Le but de ce standard F4 est aussi d’amener de nouvelles briques technologiques en matière de connectivité. « En schématisant, jusqu’ici nos avions travaillaient un peu chacun dans leur coin, poursuit le directeur des expérimentations. Là, le but est d’avoir des avions qui travaillent de manière connectée, avec d’autres avions, des drones, des satellites… Nous aurons aussi des avions capables de guider l’armement d’autres avions, de mettre en collaboration les systèmes de guerre électronique de plusieurs avions. Plus on va vers la haute intensité, et c’est ce que nous montre entre autres le théâtre ukrainien, plus il faut adapter nos outils, ce qui veut dire travailler tous ensemble pour avoir des capteurs connectés et traiter l’information en temps réel.
Installé sur la BA 118 de Mont-de-Marsan (Landes), le CEAM a réceptionné le tout premier Rafale au standard 4.1 le 2 mars. Ce Rafale B d'un ancien standard, avait été au préalable envoyé au Centre d’essais en vol de la Direction générale de l’armement (DGA), à Istres, qui a opéré la transformation logicielle. Après avoir réceptionné ce premier appareil « rétrofité » au standard F4.1, le CEAM va en recevoir dans quelques jours un second, mais cette fois-ci un neuf, tout droit sorti des usines de Dassault. « Celui-ci, en plus de sa nouvelle version, aura de nouvelles capacités et de nouveaux câblages » précise le colonel Christophe. Les pilotes de l’Escadron de chasse et d’expérimentation 1/30 Côte d’Argent vont procéder jusqu’à cet été à de multiples vols avec ces deux appareils.
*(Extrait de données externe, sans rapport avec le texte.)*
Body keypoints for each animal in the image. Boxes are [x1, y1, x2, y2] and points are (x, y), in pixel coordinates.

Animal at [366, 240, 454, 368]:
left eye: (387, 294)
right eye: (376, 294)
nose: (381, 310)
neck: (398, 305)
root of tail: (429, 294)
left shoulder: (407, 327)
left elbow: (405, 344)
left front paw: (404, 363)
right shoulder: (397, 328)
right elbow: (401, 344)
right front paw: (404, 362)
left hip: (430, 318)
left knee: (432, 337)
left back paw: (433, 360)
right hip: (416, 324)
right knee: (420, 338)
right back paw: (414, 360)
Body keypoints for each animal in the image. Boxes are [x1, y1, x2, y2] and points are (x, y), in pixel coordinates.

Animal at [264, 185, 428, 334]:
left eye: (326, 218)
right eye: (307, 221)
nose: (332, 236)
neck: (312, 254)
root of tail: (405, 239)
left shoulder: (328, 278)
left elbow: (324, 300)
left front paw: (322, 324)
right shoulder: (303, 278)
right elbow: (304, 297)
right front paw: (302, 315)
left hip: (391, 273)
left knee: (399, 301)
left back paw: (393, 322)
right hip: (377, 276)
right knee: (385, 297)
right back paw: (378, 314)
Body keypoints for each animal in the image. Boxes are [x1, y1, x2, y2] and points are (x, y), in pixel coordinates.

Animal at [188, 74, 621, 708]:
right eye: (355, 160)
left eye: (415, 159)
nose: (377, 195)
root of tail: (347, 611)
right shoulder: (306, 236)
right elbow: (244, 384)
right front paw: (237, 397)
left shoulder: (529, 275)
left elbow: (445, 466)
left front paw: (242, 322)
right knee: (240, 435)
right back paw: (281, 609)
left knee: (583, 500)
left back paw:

Viendra ensuite l’étape de « l’adoption. » C’est-à-dire que tous les escadrons de chasse de Mont-de-Marsan voleront à leur tour avec ce standard F4.1 pour se l'approprier. « En revanche, ils ne pourront pas encore partir au combat avec. » D’ici à la fin de l’année 2023, le CEAM achèvera ses recommandations à l’Etat-Major, qui donnera ou pas son feu vert en vue de disposer d’une première « capacité opérationnelle » au standard F4.1. « A cette étape seulement, nous pourrons lancer ce nouveau standard sur un théâtre d’opérations. La mise en service opérationnelle sur le spectre complet des Rafale est quant à elle attendue pour fin 2024, début 2025 » estime le colonel Christophe. On parle là de la mise à jour de la centaine de Rafale de l’Armée de l’air et de l’Espace, en plus de la livraison attendue de 28 nouveaux appareils qui doivent sortir d’usine. « L’objectif est de disposer d’une seule flotte avec ce standard F4.1.